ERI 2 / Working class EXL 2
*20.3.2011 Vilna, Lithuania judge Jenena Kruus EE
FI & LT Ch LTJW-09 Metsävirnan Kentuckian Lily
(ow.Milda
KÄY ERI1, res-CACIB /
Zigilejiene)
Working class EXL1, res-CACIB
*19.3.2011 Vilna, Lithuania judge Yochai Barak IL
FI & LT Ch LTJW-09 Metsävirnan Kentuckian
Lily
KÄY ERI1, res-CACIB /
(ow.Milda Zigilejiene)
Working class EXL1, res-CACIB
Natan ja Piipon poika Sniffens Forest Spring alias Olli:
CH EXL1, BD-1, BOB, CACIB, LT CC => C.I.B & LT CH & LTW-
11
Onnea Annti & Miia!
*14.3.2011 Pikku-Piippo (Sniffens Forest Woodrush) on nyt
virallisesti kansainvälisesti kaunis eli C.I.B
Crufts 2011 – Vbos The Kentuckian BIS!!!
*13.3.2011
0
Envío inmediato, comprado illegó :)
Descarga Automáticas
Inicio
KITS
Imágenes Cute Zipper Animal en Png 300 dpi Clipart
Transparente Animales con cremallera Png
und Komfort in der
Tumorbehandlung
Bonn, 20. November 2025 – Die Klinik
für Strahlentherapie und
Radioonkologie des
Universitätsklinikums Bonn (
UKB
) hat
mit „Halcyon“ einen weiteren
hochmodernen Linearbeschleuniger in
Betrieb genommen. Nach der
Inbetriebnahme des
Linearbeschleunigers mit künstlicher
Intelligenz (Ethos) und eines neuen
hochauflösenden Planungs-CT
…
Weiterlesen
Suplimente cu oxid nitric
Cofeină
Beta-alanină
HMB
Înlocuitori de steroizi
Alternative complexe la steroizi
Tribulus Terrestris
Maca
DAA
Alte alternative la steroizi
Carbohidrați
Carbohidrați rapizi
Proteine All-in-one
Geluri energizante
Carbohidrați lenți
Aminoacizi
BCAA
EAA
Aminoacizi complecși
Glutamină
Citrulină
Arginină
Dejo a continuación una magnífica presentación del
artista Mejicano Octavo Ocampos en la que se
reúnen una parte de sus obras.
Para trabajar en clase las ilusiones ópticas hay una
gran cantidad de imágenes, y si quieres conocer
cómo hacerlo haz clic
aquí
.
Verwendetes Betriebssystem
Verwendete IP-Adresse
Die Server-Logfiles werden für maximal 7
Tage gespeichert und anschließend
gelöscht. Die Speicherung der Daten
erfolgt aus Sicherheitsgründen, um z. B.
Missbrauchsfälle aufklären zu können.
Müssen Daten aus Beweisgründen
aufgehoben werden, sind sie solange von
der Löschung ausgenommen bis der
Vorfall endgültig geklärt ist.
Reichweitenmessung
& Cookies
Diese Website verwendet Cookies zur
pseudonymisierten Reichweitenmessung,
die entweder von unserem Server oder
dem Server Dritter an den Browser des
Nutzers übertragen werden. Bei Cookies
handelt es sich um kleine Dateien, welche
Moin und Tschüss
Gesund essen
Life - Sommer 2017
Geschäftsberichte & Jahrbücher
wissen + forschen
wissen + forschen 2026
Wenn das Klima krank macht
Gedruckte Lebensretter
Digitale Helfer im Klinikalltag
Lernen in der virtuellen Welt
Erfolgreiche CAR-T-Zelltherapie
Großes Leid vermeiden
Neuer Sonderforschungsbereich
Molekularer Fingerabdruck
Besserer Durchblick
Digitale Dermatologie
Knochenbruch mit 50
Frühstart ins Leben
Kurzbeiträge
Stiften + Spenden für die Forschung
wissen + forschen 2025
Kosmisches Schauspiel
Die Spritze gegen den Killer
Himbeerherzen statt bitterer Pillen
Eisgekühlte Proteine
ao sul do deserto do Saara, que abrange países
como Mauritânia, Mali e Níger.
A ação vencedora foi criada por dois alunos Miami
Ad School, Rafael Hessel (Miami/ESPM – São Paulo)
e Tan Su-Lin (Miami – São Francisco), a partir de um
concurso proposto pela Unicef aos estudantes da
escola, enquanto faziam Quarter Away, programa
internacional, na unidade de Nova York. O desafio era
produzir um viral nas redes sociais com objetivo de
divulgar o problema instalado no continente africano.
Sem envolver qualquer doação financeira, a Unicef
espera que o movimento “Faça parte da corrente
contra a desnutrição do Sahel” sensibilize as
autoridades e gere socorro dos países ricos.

□ □ □ □ □ □ □

_EXERCISE AIM:_ Up to and including the final line of the data above, please copy every line exactly, starting from the one that contains "Neuer Sonderforschungsbereich".

_OUTPUT OF THE EXERCISE:_
Neuer Sonderforschungsbereich
Molekularer Fingerabdruck
Besserer Durchblick
Digitale Dermatologie
Knochenbruch mit 50
Frühstart ins Leben
Kurzbeiträge
Stiften + Spenden für die Forschung
wissen + forschen 2025
Kosmisches Schauspiel
Die Spritze gegen den Killer
Himbeerherzen statt bitterer Pillen
Eisgekühlte Proteine
ao sul do deserto do Saara, que abrange países
como Mauritânia, Mali e Níger.
A ação vencedora foi criada por dois alunos Miami
Ad School, Rafael Hessel (Miami/ESPM – São Paulo)
e Tan Su-Lin (Miami – São Francisco), a partir de um
concurso proposto pela Unicef aos estudantes da
escola, enquanto faziam Quarter Away, programa
internacional, na unidade de Nova York. O desafio era
produzir um viral nas redes sociais com objetivo de
divulgar o problema instalado no continente africano.
Sem envolver qualquer doação financeira, a Unicef
espera que o movimento “Faça parte da corrente
contra a desnutrição do Sahel” sensibilize as
autoridades e gere socorro dos países ricos.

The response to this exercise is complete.